Nijie n’oublierait jamais le regard ébahi que ses parents lui avaient porté. Ils n’avaient jamais paru aussi minuscules.
C’est ainsi que quelques jours plus tard, il avait été établi qu’elle partirait vivre pour quelques temps chez son oncle et sa tante à Tottori. Ils avaient décidé de n’annoncer la nouvelle qu’au dernier moment au reste de la fratrie, afin que Tsukiyo et Michiko ne soient pas trop choquées à l’avance. Nijie n’avait pas bronché. Elle ne parlait de toute façon à personne, ces temps-ci, elle restait cloitrée dans sa chambre à se repasser la mort d’Honda-san en boucle. Elle aurait pu faire quelque chose, elle en était certaine. Et qu’était-il arrivé à Mayumi Sada ? Nijie avait observé la pièce fétiche sous tous les angles, mais c’était une pièce en ferraille tout ce qu’il y avait de plus ordinaire. Elle ne comprenait franchement pas ce qu’il s’était passé. Peut-être qu’après tout, elle avait vraiment subi un choc. Même la sensation d’oppression à laquelle elle avait fini par s’habituer l’avait quittée depuis ce jour-là. Mais au fond d’elle, elle savait que la scène avait bien eue lieu, et c’était bien ce qu’il lui faisait le plus peur. Si ce genre de choses existait, qu’est-ce que le monde cachait d’autre ? Cette simple idée la terrifiait.
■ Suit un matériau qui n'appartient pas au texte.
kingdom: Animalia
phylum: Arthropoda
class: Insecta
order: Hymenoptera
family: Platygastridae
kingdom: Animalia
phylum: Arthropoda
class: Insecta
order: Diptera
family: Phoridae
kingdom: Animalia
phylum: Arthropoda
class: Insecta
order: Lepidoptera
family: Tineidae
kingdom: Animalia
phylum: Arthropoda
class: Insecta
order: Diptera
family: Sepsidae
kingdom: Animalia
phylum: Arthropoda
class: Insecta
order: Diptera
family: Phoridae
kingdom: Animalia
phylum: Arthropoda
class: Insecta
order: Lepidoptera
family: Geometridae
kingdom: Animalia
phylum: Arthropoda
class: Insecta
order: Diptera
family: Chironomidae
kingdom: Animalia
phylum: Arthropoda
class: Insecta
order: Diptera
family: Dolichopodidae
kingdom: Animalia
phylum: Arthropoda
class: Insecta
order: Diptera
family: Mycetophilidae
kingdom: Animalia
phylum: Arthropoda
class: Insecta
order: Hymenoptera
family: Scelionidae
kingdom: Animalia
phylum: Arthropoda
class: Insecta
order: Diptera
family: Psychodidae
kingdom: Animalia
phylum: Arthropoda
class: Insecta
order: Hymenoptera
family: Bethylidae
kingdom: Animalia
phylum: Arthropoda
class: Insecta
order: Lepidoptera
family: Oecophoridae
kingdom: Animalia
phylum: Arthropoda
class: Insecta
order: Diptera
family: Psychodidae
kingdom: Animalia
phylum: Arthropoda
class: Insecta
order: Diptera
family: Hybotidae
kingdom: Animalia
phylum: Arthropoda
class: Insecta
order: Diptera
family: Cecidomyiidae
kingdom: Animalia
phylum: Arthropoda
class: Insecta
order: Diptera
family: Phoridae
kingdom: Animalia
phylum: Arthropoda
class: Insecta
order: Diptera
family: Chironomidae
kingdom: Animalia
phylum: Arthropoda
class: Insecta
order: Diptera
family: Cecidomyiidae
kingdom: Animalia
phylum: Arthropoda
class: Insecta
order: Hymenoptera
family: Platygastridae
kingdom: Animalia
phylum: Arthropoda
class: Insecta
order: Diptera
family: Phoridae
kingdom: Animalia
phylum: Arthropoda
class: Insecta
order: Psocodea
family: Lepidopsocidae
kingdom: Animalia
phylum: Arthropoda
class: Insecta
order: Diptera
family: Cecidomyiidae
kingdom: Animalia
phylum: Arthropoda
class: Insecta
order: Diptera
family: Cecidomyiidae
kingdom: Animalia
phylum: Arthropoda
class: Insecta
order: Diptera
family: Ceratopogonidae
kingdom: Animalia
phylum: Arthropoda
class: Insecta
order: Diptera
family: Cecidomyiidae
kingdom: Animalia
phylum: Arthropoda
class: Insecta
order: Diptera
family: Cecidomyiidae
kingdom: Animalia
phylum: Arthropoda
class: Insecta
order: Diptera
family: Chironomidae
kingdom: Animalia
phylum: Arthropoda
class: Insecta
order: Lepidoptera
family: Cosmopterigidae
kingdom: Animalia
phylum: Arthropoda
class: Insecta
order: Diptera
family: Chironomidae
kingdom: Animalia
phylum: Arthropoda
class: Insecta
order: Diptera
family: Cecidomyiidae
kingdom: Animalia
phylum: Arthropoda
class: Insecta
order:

Kazunari entra dans sa chambre à la seconde où elle ferma sa valise.
- Tu te casses, alors ? demanda-t-il, accusateur.
Nijie soupira, elle aurait aimé éviter cette conversation.
- C’est ce qui a été décidé, dit-elle en prenant sa valise en main.
Kazunari bloquait le passage de la porte.
- Tu peux me laisser passer, s’il te plait ? demanda Nijie, sans expression. - Tu ne vas même pas assumer ? - J’ai rien à assumer, répondit la jeune fille. - Vraiment ? Donc t’y es pour rien dans la mort d’Honda-san ? - Je l’ai pas tuée. J’aurais jamais fait ça. - Evidemment que non. Mais y’a un truc que t’assumes pas. Tu peux te planquer tant que tu veux derrière tes sensations à la con et tes histoires de fantômes, mais tu m’auras pas.
Le ton de Kazunari était glacial. Nijie lâcha sa valise dans un grand bruit et l’empoigna par le col. Le visage à quelques centimètres du sien, son frère ne bronchait pas. Ils avaient toujours été d’un naturel têtu.
- Je ne me planque pas, justement, murmura Nijie, menaçante. Je ne cache rien. C’est les abrutis dans ton genre qui se planquent derrière des excuses.
Elle le lâcha, prit sa valise et dévala les escaliers à toute vitesse avant de sortir de la maison. Elle entendit simplement Tsukiyo crier « Nijie-nee » en sanglots avant que le moteur ne démarre, et Nijie se força à ne pas jeter un regard en arrière.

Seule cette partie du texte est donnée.